Dans le même temps, elles sont plus exigeantes sur les services et le conseil et plus suivies par les conseillers en agence. L’assurance vie est par exemple le produit préféré des femmes comme complément de revenu pour la retraite. Certaines enseignes, dont plusieurs banques privées, l’ont bien compris et ont créé des offres spécifiques pour les femmes.
Quels types d’établissements sont les mieux perçus par cette clientèle ?
C. P. : Les banques retails et les compagnies d’assurance ont des notes très moyennes en termes de satisfaction, face à des modèles comme les banques privées et les CGP qui sont mieux perçus. De leur côté, les banques en ligne sont mieux notées en termes de qualité de service.
Au sujet de la préparation à la retraite et même de la préparation à la transmission aux héritiers, banquiers et assureurs ont des notes de satisfaction basses alors que c’est le cœur de ce qu’est en droit d’attendre cette clientèle.
Concernant les produits plus sophistiqués, comme l’assurance vie, les assureurs et les banquiers améliorent leur image grâce à des conseils plus précis, notamment sur le segment des « Wealthy »*. De leur côté, les CGPI bénéficient de taux de satisfaction élevés lorsqu’il s’agit de transmission de patrimoine.
Que rôle joue le digital auprès de ces clients ?
J.-L. D. : L’offre de services digitale est importante car c’est une population ultra connectée. Neuf clients aisés sur 10 utilisent les espaces clients bancaires. Ils sont multi-devices (PC, tablette, portable) avec un taux d’activité en ligne supérieur aux « mass consumers ».
Pour les actes impliquant une souscription d’assurance vie, ces clients continuent de se tourner vers les agences et les conseillers, alors que pour le suivi des comptes, le versement ou l’arbitrage de contrats ou encore la recherche d’informations, ils utilisent de préférence leur espace client en ligne.

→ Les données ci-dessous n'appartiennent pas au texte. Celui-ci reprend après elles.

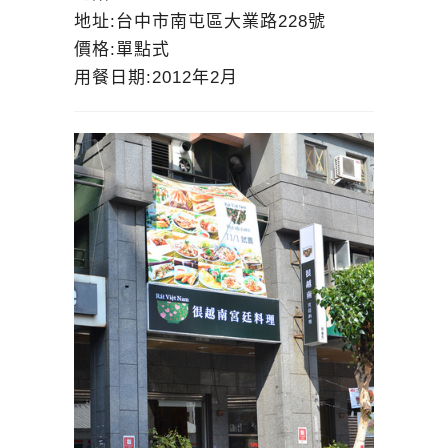
地址:台中市南屯區大業路228號
價格:單點式
用餐日期:2012年2月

Les « Wealthy » sont plus mûrs sur le plan digital alors que les « Affluent » sont plus traditionnels. Internet est plutôt un canal de services, mais une fois que le patrimoine augmente, il devient un canal de transactions. Un client « Emerging » se renseigne en moyenne une fois par an sur un produit financier alors que cela peut aller jusqu’à trente fois par an pour un « Wealthy ».
Que conseillez-vous aux acteurs pour s’améliorer ?
C. P. : Nous proposons aux acteurs de revisiter leur modèle de relation client avec une approche très fine de la connaissance client et une logique de personnalisation : quelle situation de vie ? est-ce un client dirigeant, retraité, une femme ? quels sont ses projets ? quelle est la composition de son patrimoine financier global et son profil de risque ? préfèrent-ils le contact physique ou distant ?
Ceci doit se faire bien évidemment dans un contexte de contraintes économiques et réglementaires fortes. Tout l’enjeu étant pour les acteurs d’anticiper ou d’identifier les quelques moments forts de la relation où l’expérience client doit être irréprochable. Le risque pour les acteurs traditionnels est de se faire concurrencer par des acteurs capables d’une expérience client très différenciante, tels les Gafa [Google, Apple, Facebook, Amazon, NDLR] ou les FinTech.
* définie selon Exton Consulting en trois catégories : les « Emerging » (> 100 K€ de revenus mais avoirs financiers < 100 K€), les « Affluent » (100 K€ à 500 K€ de patrimoine financier) et les « Wealthy » (500 K€ à 1 M€ de patrimoine financier).